Contudo, em termos contributivos esse mesmo tempo de serviço já é considerado como tempo “normal” (aliás, com incidência de quotas ou de contribuições manifestamente mais onerosas para os interessados). Nesta relação de serviço público choca a desproporção existente entre cidadão-contribuinte (serviço obrigatório sem qualquer opção, vencimento simbólico, encargos acrescidos com segurança social) e cidadão-beneficiário (reconhecimento do tempo de serviço sob condição de pagamento de quotas ou contribuições agravadas).

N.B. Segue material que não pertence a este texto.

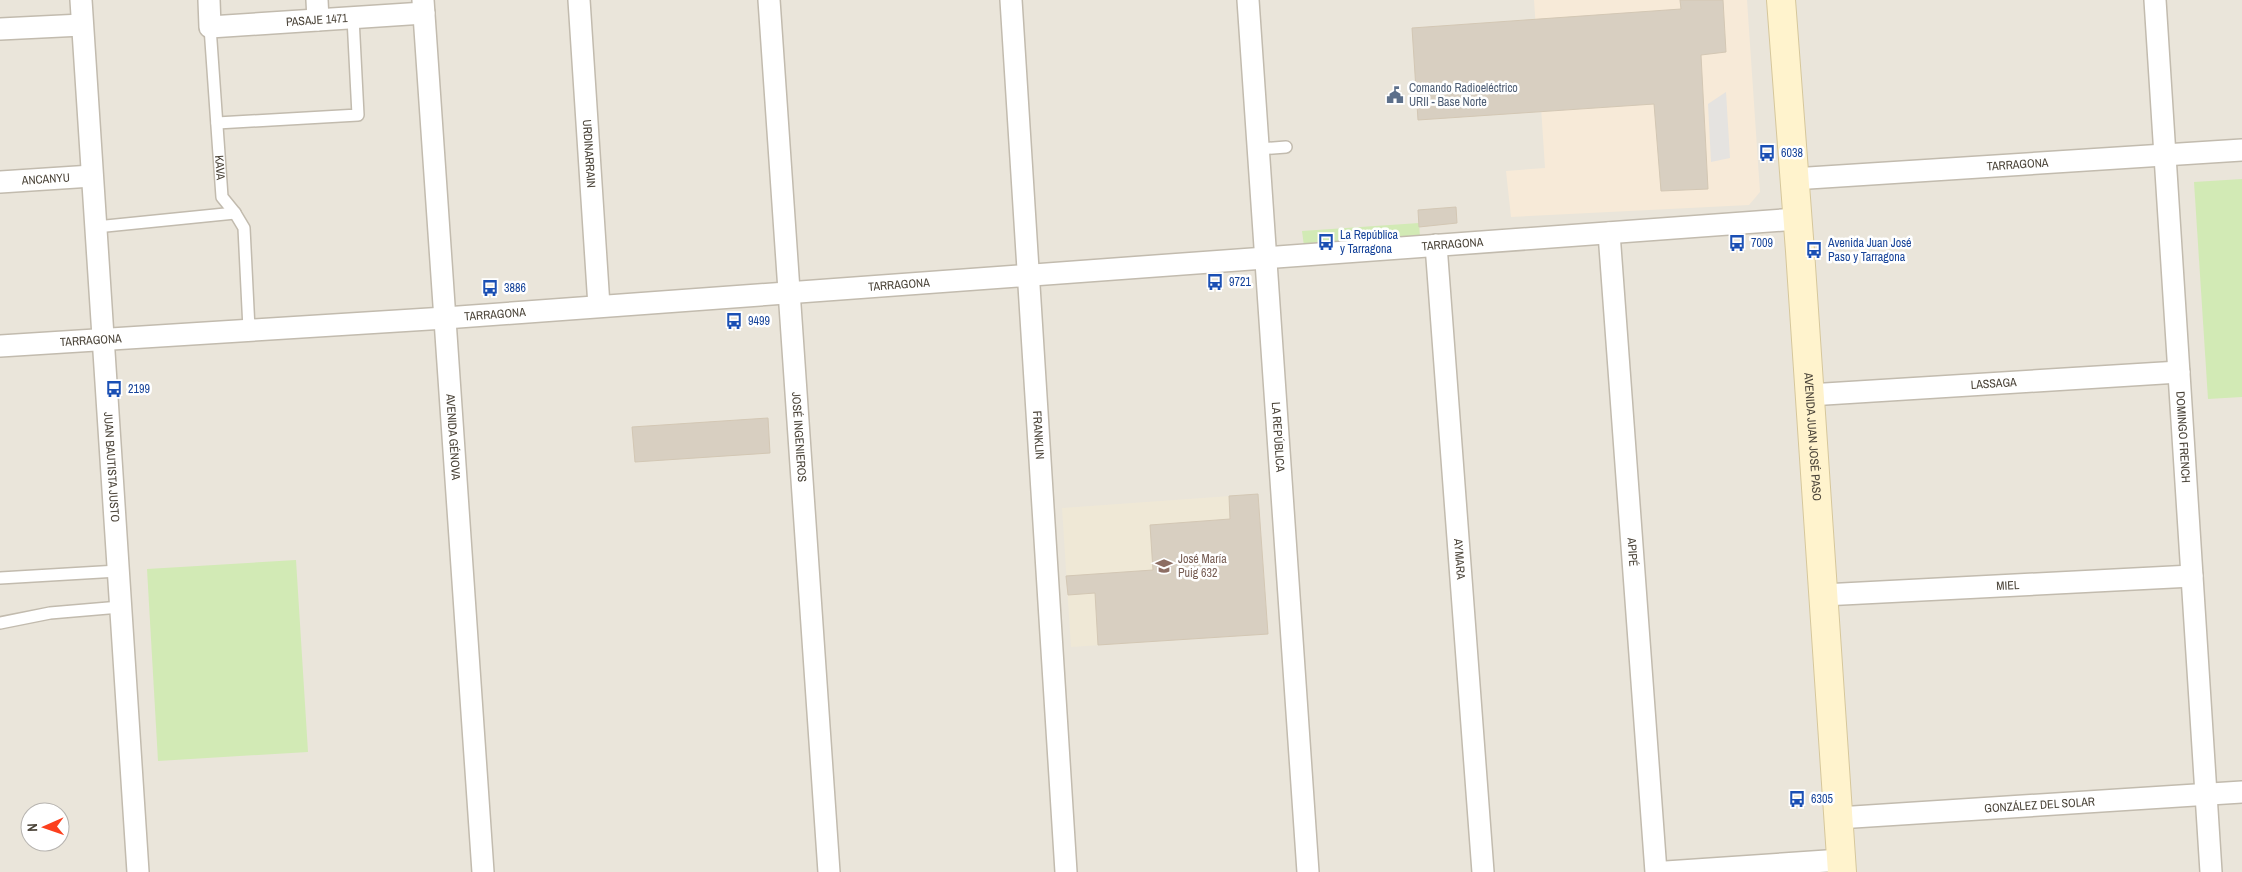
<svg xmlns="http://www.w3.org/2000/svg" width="2242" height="872" font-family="'Archivo Narrow',sans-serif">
<rect width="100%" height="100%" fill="#f6f3ec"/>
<!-- residential -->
<path fill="#eae5da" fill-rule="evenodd" d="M0,0H2242V872H0ZM30,812H60V842H30Z"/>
<!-- commercial -->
<path fill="#f7ead8" d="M1534,0H1747L1760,192L1749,205L1511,217L1506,171L1545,168Z"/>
<!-- education -->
<path fill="#efe8d6" d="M1258,494L1268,634L1071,647L1062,508Z"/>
<!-- green -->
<g fill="#d2eab5">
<path d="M2242,179V397L2208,399L2194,182Z"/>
<path d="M1419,223L1420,237L1304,246L1302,231Z"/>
<path d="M296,560L308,752L158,761L147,569Z"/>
</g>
<!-- parking -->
<path fill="#e5e3e0" d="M1726,92L1730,158L1711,162L1708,104Z"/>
<!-- building -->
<g fill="#d8cfc1" stroke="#d3c7b4">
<path d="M1680,0H1723L1726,52L1701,55L1708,189L1661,191L1654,104L1418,120L1412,28L1681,9Z"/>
<path d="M1456,207L1457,223L1419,227L1418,210Z"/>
<path d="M768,418L770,453L635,462L632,427Z"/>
<path d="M1258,494L1268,634L1098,645L1095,593L1068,595L1066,576L1153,570L1150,525L1230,519L1229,496Z"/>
</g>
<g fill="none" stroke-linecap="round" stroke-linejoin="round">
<!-- service casing -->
<g stroke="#c2bbae" stroke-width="14">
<g id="service">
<path id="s1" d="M210,27L222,197L235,213L244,228L249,329"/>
<path d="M217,123L358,115L353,18"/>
<path d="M1258,149L1286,147"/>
<path d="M96,227L235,213"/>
<path d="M0,578L118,571"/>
<path d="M0,623L50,613L120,607"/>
</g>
</g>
<!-- minor casing -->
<g stroke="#c2bbae" stroke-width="24">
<g id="minor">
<path id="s2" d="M81,0L138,872"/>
<path id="s3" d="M209,0L210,27L424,13"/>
<path d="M317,0L318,20"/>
<path id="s4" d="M423,0L483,872"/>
<path id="s5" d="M579,0L599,306"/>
<path id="s6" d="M769,0L829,872"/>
<path id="s7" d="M1011,0L1066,872"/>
<path id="s8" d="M1248,0L1308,872"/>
<path id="s9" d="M2155,0L2211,872"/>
<path d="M0,29L82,25"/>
<path id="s10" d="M1793,179L2242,150"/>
<path id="s11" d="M0,182L92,176"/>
<path id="s12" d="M1609,233L1656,872"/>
<path id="s13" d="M1436,245L1483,872"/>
<path id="s14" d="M0,346L445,318L1797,219"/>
<path id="s15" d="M1809,395L2179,372"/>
<path id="s16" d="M1823,595L2192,576"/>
<path id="s17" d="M1838,818L2242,792"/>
<path d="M1666,872L1841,860"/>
</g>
</g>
<!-- secondary casing -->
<g stroke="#d6c79b" stroke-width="30">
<g id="secondary">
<path id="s18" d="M1781,0L1800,251L1842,872"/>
</g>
</g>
<!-- service -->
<use href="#service" stroke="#fff" stroke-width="11"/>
<!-- minor -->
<use href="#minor" stroke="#fff" stroke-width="21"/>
<!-- secondary -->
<use href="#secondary" stroke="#fff3cd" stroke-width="28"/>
</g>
<!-- icons -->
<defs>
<g id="civic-bare" transform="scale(1.35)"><path d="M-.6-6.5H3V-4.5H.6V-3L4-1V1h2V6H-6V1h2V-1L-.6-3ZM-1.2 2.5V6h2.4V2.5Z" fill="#5c6f8a" stroke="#fff" stroke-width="2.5" paint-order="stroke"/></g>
<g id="bus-bare" transform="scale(1.35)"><path d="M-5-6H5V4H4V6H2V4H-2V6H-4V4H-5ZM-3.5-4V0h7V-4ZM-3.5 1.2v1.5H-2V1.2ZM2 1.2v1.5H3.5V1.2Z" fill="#1a4fb4" stroke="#fff" stroke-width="2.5" paint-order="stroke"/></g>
<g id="school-bare" transform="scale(1.35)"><path d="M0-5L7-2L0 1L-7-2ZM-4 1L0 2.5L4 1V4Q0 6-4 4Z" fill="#8d6e63" stroke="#fff" stroke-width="2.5" paint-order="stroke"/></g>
</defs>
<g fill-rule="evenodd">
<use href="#civic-bare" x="1395" y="95"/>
<use href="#bus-bare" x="1767" y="153"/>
<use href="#bus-bare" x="1326" y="242"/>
<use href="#bus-bare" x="1737" y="243"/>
<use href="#bus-bare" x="1814" y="250"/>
<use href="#bus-bare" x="1215" y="282"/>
<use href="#bus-bare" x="490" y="288"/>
<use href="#bus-bare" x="734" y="321"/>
<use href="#bus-bare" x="114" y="389"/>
<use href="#school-bare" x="1164" y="566"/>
<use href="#bus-bare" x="1797" y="799"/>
</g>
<g text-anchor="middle" stroke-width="5" stroke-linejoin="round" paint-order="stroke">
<!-- street labels -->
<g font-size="12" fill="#4b4439" stroke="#fff">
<text dy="4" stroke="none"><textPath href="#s3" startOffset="134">PASAJE 1471</textPath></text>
<text dy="4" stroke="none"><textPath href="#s5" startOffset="154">URDINARRAIN</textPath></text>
<text dy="4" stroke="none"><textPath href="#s10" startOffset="225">TARRAGONA</textPath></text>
<text dy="4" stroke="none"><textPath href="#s1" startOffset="141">KAVA</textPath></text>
<text dy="4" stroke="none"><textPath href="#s11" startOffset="46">ANCANYU</textPath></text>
<text dy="4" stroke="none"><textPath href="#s14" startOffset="1456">TARRAGONA</textPath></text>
<text dy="4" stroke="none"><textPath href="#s14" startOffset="901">TARRAGONA</textPath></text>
<text dy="4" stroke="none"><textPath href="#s14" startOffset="496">TARRAGONA</textPath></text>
<text dy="4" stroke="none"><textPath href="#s14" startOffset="91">TARRAGONA</textPath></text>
<text dy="4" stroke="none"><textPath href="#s15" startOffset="185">LASSAGA</textPath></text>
<text dy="4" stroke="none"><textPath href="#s4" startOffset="438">AVENIDA GÉNOVA</textPath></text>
<text dy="4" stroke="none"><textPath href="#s6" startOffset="438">JOSÉ INGENIEROS</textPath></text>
<text dy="4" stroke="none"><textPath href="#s7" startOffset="436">FRANKLIN</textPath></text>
<text dy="4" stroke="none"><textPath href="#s8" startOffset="438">LA REPÚBLICA</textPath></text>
<text dy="4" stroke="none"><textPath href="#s18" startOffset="438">AVENIDA JUAN JOSÉ PASO</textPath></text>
<text dy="4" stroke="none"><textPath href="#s9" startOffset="438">DOMINGO FRENCH</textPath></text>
<text dy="4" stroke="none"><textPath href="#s2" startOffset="468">JUAN BAUTISTA JUSTO</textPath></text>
<text dy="4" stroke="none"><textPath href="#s12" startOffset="320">APIPÉ</textPath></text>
<text dy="4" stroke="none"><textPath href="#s13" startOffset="315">AYMARA</textPath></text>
<text dy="4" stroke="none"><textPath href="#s16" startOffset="185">MIEL</textPath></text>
<text dy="4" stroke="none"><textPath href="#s17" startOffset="202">GONZÁLEZ DEL SOLAR</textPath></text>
</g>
<!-- service labels -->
<g font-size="12" fill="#4e5e75" stroke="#fff" text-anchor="start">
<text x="1409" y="92">Comando Radioeléctrico<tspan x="1409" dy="14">URII - Base Norte</tspan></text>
</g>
<!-- transit labels -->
<g font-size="12" fill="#164399" stroke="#fff" text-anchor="start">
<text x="1781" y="157">6038</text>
<text x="1340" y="239">La República<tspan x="1340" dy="14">y Tarragona</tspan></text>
<text x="1751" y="247">7009</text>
<text x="1828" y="247">Avenida Juan José<tspan x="1828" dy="14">Paso y Tarragona</tspan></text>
<text x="1229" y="286">9721</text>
<text x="504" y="292">3886</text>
<text x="748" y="325">9499</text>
<text x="128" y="393">2199</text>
<text x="1811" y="803">6305</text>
</g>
<!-- education labels -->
<g font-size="12" fill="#785e54" stroke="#fff" text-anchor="start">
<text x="1178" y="563">José María<tspan x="1178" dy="14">Puig 632</tspan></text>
</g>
</g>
<!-- north arrow -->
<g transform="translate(45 827) rotate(268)"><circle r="24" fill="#ffffff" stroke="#b7b4b0"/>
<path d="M0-4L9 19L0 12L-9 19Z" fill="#fc3f1d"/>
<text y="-8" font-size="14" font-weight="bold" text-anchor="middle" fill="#4b4439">N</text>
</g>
</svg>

Face ao exposto, não chocaria que este tipo de tempo de serviço e de eventuais bonificações fosse totalmente isento de encargos para efeitos de segurança social (aposentação ou reforma). Aliás, uma das características da relação jurídica contributiva é precisamente a da sua “não essencialidade”, pois como refere ILÍDIO DAS NEVES (in “Direito da Segurança Social-Princípios Fundamentais numa Análise Prospectiva”, p. 329), tal significa que “a relação jurídica contributiva não é estritamente necessária para o exercício do direito à segurança social”. Ora, atenta a natureza do serviço público em causa (serviço militar obrigatório e bonificações de tempo pela exercício dessas funções em zonas de risco) e o reconhecimento que se demonstra devido – pela sociedade, em geral, e pelo Estado, em particular – aos cidadãos que a ele foram sujeitos, não chocaria que os encargos decorrentes da contagem desse tempo efectivo e bonificado recaíssem sobre o orçamento do Estado (que desse modo, e a título justificadamente excepcional, financiaria nessa exacta medida ambos os regimes de segurança social mediante transferências para o efeito).